SSL-MEPR: A Semi-Supervised Multi-Task Cross-Domain Learning Framework for Multimodal Emotion and Personality Recognition
Elena Ryumina, Alexandr Axyonov, Darya Koryakovskaya, Timur Abdulkadirov, Angelina Egorova, Sergey Fedchin, Alexander Zaburdaev, Dmitry Ryumin
LEYA Lab for NLP, HSE University
Speech and Multimodal Interfaces Laboratory, St. Petersburg Federal Research Center of the Russian Academy of Sciences (SPC RAS)
The growing demand for personalized human-computer interaction calls for joint modeling of emotion recognition and personality trait assessment. However, large-scale multimodal corpora annotated for both tasks are still lacking. To address this, we propose SSL-MEPR, a Semi-Supervised multi-task cross-domain Learning framework for Multimodal Emotion and Personality Recognition, designed to extract and transfer knowledge across psychological tasks and data domains. SSL-MEPR employs a three-stage learning strategy, combining unimodal single-task, unimodal multi-task, and multimodal multi-task models. We introduce Graph Attention Fusion and Task-Specific Query-based Cross-Attention layers, along with Predict Projectors and Guide Banks, to enhance fusion and integrate heterogeneous semi-labeled data via a modified GradNorm method. Evaluated on MOSEI for emotion recognition and FIv2 for personality recognition, our model achieves 70.26 mean Weighted Accuracy (mWACC) and 92.88 mean Accuracy (mACC) in single-task cross-domain settings, outperforming state-of-the-art results, while multi-task learning yields lower performance (64.26 mWACC, 92.00 mACC), revealing challenges in modality informativeness alignment across domains. Our findings provide evidence of cross-task knowledge: sadness tends to co-occur with lower scores of personality traits, while happiness aligns with higher scores. These findings highlight the complexity of joint modeling and demonstrate how machine learning can enable structured psychological knowledge extraction for robust interaction systems.
| Branch | Description |
|---|---|
main |
Default branch containing general repository information and descriptions. Multimodal Cross-Domain Model integrating outputs from all unimodal models, employing Graph Attention Fusion, Task-Specific Query-Based Multi-Head Cross-Attention, Predict Projectors, and Guide Banks. |
app |
Gradio-based interactive prototype for running inference with the SSL-MEPR Multimodal Cross-Domain Model and visualizing predictions, attention heatmaps, keyframes, and personality/emotion scores. |
audio_trainer |
Implementation of Audio-based Cross-Domain Model using Wav2Vec2 embeddings and Mamba encoders. |
text_trainer |
Implementation of Text-based Cross-Domain Model using BGE-en embeddings and Transformer encoders. |
face_trainer |
Implementation of Face-based Cross-Domain Model using CLIP embeddings and Mamba encoders. |
body_trainer |
Implementation of Body-based Cross-Domain Model using CLIP embeddings and Mamba encoders. |
scene_trainer |
Implementation of Scene-based Cross-Domain Model using CLIP embeddings and Transformer encoders. |
Training consists of three stages, clearly separated in the repository:
Independent training of modality-specific single-domain models (Stage 1)

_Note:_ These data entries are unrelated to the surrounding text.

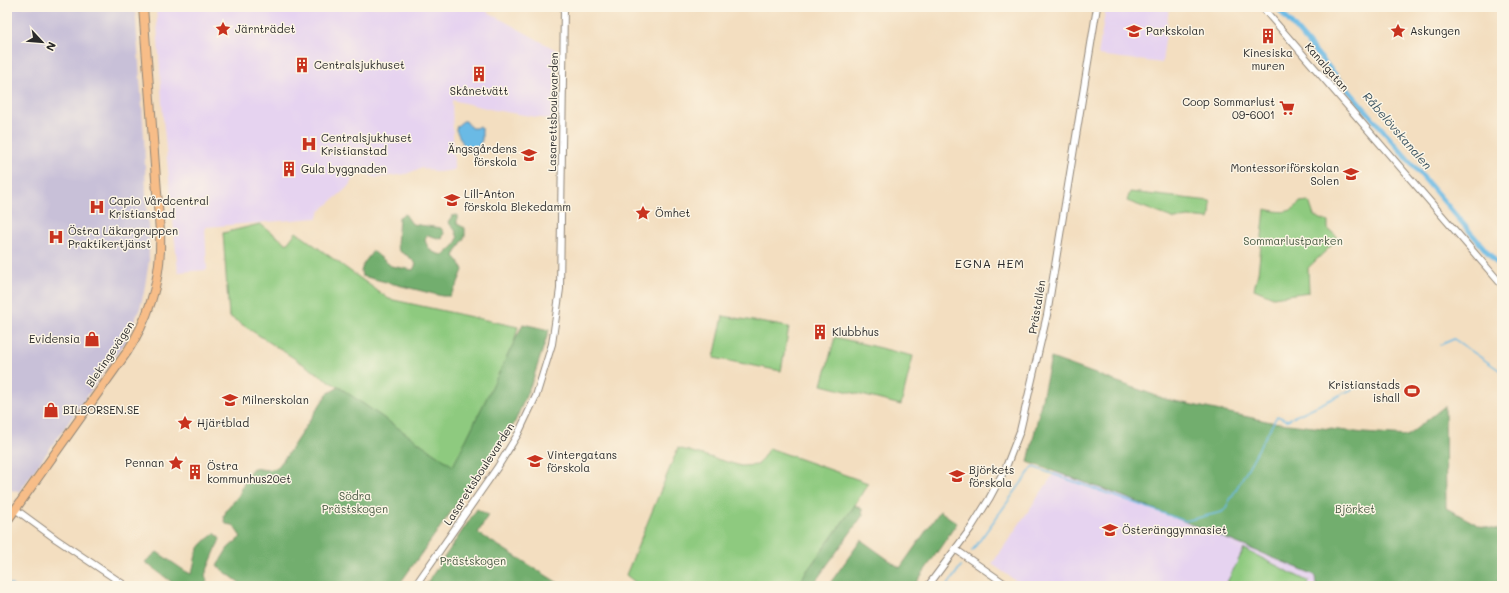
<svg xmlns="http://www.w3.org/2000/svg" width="1509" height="593" font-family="Mali,sans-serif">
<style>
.built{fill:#e6d3f0}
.industrial{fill:#c8c0d8}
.green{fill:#8eca7f;stroke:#5c7a55}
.forest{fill:#72ae6e;stroke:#4e6c4c}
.water{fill:#6abae5;stroke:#4a7288}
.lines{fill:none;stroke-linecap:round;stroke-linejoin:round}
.stream{stroke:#6abae5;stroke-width:1.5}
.canal{stroke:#6abae5;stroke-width:5}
.minor-casing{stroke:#8f8476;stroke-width:8}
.major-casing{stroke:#8f8476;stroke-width:10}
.minor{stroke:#fff;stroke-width:6}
.major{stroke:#f7bd88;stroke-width:8}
.labels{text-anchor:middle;stroke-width:3;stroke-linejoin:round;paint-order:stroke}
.poi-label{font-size:11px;fill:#2b2b2b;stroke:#fcf5e5;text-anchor:start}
.street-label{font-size:11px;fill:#2b2b2b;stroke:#fcf5e5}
.park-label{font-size:11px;fill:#495b44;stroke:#fcf5e5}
.water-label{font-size:12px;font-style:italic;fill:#3e5663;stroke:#fcf5e5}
.neighbourhood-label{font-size:12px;letter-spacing:1px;fill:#2b2b2b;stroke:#fcf5e5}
</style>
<rect width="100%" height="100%" fill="#fcf5e5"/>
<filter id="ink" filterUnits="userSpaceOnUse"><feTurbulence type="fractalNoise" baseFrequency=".025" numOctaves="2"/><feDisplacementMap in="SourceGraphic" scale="8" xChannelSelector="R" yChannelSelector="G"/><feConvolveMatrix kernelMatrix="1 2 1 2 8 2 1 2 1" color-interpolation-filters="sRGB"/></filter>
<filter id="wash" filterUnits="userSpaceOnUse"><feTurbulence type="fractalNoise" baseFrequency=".012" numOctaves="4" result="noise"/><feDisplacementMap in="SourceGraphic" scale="16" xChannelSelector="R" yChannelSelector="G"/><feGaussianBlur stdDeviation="0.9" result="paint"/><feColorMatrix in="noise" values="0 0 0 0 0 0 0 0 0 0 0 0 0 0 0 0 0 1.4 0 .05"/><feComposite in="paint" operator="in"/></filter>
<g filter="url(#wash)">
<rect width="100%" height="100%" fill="#f3dec0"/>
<path class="built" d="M156,7H479L556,50L554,120L494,110L452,100L454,170L439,172L421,168L406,174L375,178L358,169L348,187L320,211L317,218L205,227L207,270L178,272L163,118Z
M1106,7H1169L1162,63L1098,55Z
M1055,472L1122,496L1315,575L1316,586H1023L992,564Z"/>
<path class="industrial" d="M7,7H135L144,136L146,195L149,238V261L144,292L140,308L126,341L19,492L7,489Z"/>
<path class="green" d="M1130,192L1210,201L1211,202L1210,216L1209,219L1189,217L1175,219L1127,201Z
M1309,201L1314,216L1328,222V229L1339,238L1308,268L1309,292L1273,297L1254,289L1258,273L1265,209C1279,212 1291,215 1300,202Z
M260,224L287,244L296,232L389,299L518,327L500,400L453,467L343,390L229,316L223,233Z
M723,316L789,327L781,371L714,358Z
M835,337L913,356L901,405L822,385Z
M678,448L741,466L758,465L769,448L868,483L855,505L796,586H640L626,575Z
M1244,549L1309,582L1308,586H1225Z"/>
<path class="forest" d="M405,214L412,224L441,228L444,233L442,239L427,235L425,240C428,250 433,254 444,255L454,246L458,238L455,230L448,222L452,216L457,215V224L465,228V236L454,256L460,263L463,270L457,285L450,296H442L362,276L361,271L364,263L373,251L391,266L413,270L416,264L408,256L399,251L397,246L399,217Z
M523,324L549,330L533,379L514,424L398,586H244L217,566L228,548L241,537L233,525L226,524L224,517L226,511L239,495L248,474L253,468L267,470L277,468L287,455L327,394L339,387L453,466Z
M1051,358L1165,399L1271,422L1364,433L1407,436L1445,406L1446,508L1480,526L1502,531V586H1316L1315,575L1122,496L1028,462Z
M855,505L862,509L863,515L812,586H796Z
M477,509L488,515L478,533L563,586H425Z
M940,511L957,523L914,586H828L861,540L900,568Z
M215,533L220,539L205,575L207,581L204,586H171L173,583L145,562L157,552L185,571L191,574C195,565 194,560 197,552C200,544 209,538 215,533Z"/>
<path class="water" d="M463,121H466L471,128H476L479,126L482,128V140L476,151L471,152L466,150L456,130L457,126Z"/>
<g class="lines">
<path class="stream" d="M1440,345L1454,339L1502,372
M972,551L1033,467L1185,521L1222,512L1225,509L1277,416L1287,420L1361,385
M7,583L13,586
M947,586L961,566"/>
<path class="canal" d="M1277,7L1502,269"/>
</g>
</g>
<g filter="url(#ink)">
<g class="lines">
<defs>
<path id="minor" d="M1262,7L1502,285
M15,509L56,539L126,586
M955,549L1008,586
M415,586L497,468L518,434L536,396L552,344L560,289L564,7
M928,586L971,528L989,499L1006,467L1020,431L1047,315L1097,7"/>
<path id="major" d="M7,521L127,352C151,315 162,277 160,232L143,7"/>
</defs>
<use href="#minor" class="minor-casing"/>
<use href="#major" class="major-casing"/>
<use href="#minor" class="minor"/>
<use href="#major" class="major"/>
</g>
</g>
<defs>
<symbol id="sight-bare" viewBox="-9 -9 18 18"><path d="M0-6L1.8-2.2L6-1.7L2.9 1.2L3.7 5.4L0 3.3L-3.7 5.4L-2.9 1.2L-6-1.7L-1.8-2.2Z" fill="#c8321e" stroke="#fcf5e5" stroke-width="2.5" paint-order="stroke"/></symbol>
<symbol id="school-bare" viewBox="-9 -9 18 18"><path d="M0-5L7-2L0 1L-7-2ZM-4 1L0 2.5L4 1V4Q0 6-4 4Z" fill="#c8321e" stroke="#fcf5e5" stroke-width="2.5" paint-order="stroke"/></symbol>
<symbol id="building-bare" viewBox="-9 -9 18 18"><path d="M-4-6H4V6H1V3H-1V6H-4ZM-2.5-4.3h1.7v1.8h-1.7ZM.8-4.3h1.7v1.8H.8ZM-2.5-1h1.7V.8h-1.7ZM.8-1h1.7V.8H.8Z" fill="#c8321e" stroke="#fcf5e5" stroke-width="2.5" paint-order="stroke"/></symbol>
<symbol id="supermarket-bare" viewBox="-9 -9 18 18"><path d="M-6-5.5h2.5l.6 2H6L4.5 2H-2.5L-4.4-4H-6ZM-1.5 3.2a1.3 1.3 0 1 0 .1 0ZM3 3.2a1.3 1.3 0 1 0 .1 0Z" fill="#c8321e" stroke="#fcf5e5" stroke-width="2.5" paint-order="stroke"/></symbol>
<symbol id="hospital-bare" viewBox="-9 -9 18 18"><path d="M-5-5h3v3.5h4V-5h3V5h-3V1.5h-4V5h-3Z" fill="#c8321e" stroke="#fcf5e5" stroke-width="2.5" paint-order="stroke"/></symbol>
<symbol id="shop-bare" viewBox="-9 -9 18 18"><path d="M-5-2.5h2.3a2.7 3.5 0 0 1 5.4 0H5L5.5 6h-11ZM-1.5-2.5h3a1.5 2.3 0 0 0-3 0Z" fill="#c8321e" stroke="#fcf5e5" stroke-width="2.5" paint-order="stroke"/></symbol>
<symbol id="stadium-bare" viewBox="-9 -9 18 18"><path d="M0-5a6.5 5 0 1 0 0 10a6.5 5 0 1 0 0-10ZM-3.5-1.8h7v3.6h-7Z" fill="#c8321e" stroke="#fcf5e5" stroke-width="2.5" paint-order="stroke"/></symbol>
</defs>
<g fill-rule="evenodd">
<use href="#sight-bare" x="212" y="18" width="22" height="22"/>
<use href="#school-bare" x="1123" y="20" width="22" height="22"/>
<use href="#sight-bare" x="1387" y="20" width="22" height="22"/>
<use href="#building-bare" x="1257" y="25" width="22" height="22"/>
<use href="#building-bare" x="291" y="54" width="22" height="22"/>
<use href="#building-bare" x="468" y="63" width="22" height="22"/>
<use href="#supermarket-bare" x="1276" y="97" width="22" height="22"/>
<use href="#hospital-bare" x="298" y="133" width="22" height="22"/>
<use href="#school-bare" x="518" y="144" width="22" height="22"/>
<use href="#building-bare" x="278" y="158" width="22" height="22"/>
<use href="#school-bare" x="1340" y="163" width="22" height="22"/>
<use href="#school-bare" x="441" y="189" width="22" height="22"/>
<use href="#hospital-bare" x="86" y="196" width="22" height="22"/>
<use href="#sight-bare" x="632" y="202" width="22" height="22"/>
<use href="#hospital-bare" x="45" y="226" width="22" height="22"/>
<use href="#building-bare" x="809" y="321" width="22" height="22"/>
<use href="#shop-bare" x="81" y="328" width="22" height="22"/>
<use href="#stadium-bare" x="1401" y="380" width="22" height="22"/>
<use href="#school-bare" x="219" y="389" width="22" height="22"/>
<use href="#shop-bare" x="40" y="399" width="22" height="22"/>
<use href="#sight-bare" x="174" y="412" width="22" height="22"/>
<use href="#school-bare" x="524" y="450" width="22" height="22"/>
<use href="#sight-bare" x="165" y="452" width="22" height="22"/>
<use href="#building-bare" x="184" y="461" width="22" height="22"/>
<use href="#school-bare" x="946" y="465" width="22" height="22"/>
<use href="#school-bare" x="1099" y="519" width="22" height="22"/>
</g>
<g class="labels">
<g class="poi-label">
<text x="235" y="33">Järnträdet</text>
<text x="1146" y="35">Parkskolan</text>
<text x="1410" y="35">Askungen</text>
<text x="1268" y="57" text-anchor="middle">Kinesiska<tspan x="1268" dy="13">muren</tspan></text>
<text x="314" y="69">Centralsjukhuset</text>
<text x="479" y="95" text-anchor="middle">Skånetvätt</text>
<text x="1275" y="106" text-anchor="end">Coop Sommarlust<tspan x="1275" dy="13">09-6001</tspan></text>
<text x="321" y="142">Centralsjukhuset<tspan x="321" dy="13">Kristianstad</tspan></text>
<text x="517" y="153" text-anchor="end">Ängsgårdens<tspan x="517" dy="13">förskola</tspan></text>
<text x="1339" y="172" text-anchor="end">Montessoriförskolan<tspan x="1339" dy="13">Solen</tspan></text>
<text x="301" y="173">Gula byggnaden</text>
<text x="464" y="198">Lill-Anton<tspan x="464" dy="13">förskola Blekedamm</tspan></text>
<text x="109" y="205">Capio Vårdcentral<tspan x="109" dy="13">Kristianstad</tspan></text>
<text x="655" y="217">Ömhet</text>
<text x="68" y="235">Östra Läkargruppen<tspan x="68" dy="13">Praktikertjänst</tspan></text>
<text x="832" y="336">Klubbhus</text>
<text x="80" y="343" text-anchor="end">Evidensia</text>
<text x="1400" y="389" text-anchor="end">Kristianstads<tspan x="1400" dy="13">ishall</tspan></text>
<text x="242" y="404">Milnerskolan</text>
<text x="63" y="414">BILBORSEN.SE</text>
<text x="197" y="427">Hjärtblad</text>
<text x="547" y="459">Vintergatans<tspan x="547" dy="13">förskola</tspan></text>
<text x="164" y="467" text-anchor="end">Pennan</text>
<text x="207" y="470">Östra<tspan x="207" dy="13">kommunhus20et</tspan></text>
<text x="969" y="474">Björkets<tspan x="969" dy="13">förskola</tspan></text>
<text x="1122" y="534">Österänggymnasiet</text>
</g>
<g class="street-label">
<text transform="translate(1327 67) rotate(49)" y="4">Kanalgatan</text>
<text transform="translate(553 112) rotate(-89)" y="4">Lasarettsboulevarden</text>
<text transform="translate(1037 307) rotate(-80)" y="4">Prästallén</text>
<text transform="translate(110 354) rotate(-56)" y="4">Blekingevägen</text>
<text transform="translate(479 474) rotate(-57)" y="4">Lasarettsboulevarden</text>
</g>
<g class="park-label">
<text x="1293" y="245">Sommarlustparken</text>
<text x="355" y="500">Södra<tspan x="355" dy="13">Prästskogen</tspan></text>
<text x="1355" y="513">Björket</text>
<text x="473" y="565">Prästskogen</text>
</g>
<g class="water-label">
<text transform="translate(1397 131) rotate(49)" y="4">Råbelövskanalen</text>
</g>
<g class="neighbourhood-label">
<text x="990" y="268">EGNA HEM</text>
</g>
</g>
<rect width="1509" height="593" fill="none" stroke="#fcf5e5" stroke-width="24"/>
<g transform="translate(42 42) rotate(116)" stroke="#fcf5e5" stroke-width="3" paint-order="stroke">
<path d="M0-3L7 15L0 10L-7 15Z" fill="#2b2b2b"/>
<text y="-6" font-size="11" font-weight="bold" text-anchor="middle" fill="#2b2b2b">N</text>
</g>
</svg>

Cross-domain adaptation of unimodal models. Each model leverages features and predictions from single-domain training, refined via cross-attention fusion between emotion and personality tasks. (Implemented within each respective modality trainer.)
Integration of unimodal cross-domain features and predictions into the Multimodal Cross-Domain Model, with the following key components:
- Graph Attention Fusion: integrates multimodal features by modeling inter-modality relationships.
- Task-Specific Query-Based Multi-Head Cross-Attention Fusion: selectively attends to modality-specific embeddings, optimized separately for emotion and personality recognition.
- Predict Projectors: task-specific projection layers combining unimodal predictions.
- Guide Banks: sets of learned embeddings providing semantic alignment across modalities.
- Joint Multitask Training: simultaneously optimizing for emotion classification and personality trait regression.